Kerusuhan di penjara adalah peristiwa yang banyak diberitakan. Selain karena melibatkan bantuan pihak luar seperti kepolisian, kerusuhan menyebabkan kerugian yang besar. Jumlah kerugian dari kerusuhan di Lapas Banceuy tahun lalu misalnya, mencapai 6 miliar rupiah.
“Perang terhadap narkoba” yang dicanangkan hampir setengah abad lalu oleh Presiden Amerika Serikat (AS), Richard Nixon, telah menempatkan jutaan orang ke dalam penjara. Indonesia, sebagai negara ‘pengikut’ AS pasca Orde Lama (1966), turut pula mencanangkan perang yang hingga kini belum bisa dimenangkan tersebut. Kebijakan antinarkoba pertama Pemerintah RI adalah dibentuknya Badan Koordinasi Pelaksanaan Inpres No. 6 Tahun 1971.
Kementerian Hukum dan HAM RI melaporkan, dari dua ratus ribuan tahanan dan napi di seluruh Indonesia pada Desember 2016, 80.934 di antaranya terlibat tindak pidana narkoba. Jumlah ini mendominasi penghuni dengan pidana khusus di seluruh lapas dan rutan, yaitu korupsi 4.197, teroris 177, illegal logging 770, human trafficking 301, pencucian uang 102, dan genosida 6, sehingga semuanya berjumlah 86.447 penghuni (Sistem Database Pemasyarakatan ©2011).
Dari 80 ribuan penghuni dengan kasus pidana narkoba, 52.631 di antaranya adalah konsumen atau pengguna sedangkan 28.303 adalah bandar atau pengedar narkoba.
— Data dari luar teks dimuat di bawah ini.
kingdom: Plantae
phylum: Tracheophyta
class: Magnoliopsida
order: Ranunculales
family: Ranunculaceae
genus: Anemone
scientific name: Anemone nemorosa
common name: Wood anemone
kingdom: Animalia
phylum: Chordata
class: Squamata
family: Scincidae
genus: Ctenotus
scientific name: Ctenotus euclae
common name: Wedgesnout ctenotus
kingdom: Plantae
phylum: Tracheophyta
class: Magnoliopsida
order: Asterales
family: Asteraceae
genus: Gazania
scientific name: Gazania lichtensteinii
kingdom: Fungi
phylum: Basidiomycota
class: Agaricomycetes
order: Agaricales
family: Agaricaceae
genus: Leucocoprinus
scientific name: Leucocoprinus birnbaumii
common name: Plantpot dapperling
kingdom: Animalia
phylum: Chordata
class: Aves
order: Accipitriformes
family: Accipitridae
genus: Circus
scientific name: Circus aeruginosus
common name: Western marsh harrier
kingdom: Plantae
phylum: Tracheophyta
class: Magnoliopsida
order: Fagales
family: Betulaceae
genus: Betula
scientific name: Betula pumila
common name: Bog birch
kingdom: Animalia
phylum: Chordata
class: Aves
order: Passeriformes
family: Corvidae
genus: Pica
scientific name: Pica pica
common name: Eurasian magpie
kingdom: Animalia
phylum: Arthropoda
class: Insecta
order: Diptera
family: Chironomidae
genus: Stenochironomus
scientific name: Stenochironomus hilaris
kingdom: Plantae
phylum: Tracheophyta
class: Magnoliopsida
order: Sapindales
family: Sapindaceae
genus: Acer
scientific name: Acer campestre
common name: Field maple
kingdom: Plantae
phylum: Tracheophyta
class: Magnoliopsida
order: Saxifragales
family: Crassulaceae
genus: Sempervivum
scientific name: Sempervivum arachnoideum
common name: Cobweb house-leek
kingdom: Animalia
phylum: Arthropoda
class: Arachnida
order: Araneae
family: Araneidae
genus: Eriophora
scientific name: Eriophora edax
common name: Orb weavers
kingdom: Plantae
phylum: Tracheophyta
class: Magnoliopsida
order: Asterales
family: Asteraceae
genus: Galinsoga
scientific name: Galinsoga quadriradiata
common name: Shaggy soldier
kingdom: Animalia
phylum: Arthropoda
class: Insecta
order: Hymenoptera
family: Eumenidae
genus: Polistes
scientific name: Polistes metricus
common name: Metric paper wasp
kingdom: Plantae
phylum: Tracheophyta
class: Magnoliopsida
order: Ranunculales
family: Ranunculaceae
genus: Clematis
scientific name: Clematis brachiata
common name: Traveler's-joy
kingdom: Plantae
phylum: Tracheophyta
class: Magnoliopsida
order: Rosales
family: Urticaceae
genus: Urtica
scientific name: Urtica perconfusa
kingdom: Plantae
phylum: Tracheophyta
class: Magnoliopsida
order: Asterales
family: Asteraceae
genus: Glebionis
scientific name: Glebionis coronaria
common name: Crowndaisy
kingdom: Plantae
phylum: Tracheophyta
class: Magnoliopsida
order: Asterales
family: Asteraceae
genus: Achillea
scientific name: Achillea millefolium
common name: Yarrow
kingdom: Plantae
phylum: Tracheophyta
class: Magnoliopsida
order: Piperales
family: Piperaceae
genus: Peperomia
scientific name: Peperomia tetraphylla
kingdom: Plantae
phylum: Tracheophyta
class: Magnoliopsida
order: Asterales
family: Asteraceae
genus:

Dengan komposisi demikian, maka tak heran jika penjara menjadi tempat peredaran bahkan pusat pengendalian bisnis narkoba. Apalagi, jumlah penghuninya melampaui kapasitas lapas dan rutan se-Indonesia, yaitu 204.550 banding 120.151 dengan petugas pengamanan kurang dari 11 ribu.
Penggeledahan untuk mencari barang bukti narkoba selalu menjadi tantangan besar bagi pengelola penjara. Mereka harus melakukan razia secara seksama agar protes dari para penghuni tidak berujung ricuh. Bantuan dari luar, seperti dari BNN atau kepolisian, kadang malah jadi sumber provokasi.
Sejumlah kerusuhan penjara terkait narkoba berujung pada pemecatan petugas bahkan kepala penjara. Ini menegaskan bahwa bisnis yang digeluti penghuninya itu setidaknya diketahui oleh otoritas penjara. Pertanyaannya, tahukah pemerintah (dalam hal ini presiden beserta jajaran menterinya) akan hal ini? Jika ya, apa yang dilakukan untuk mengatasinya dan sejak kapan?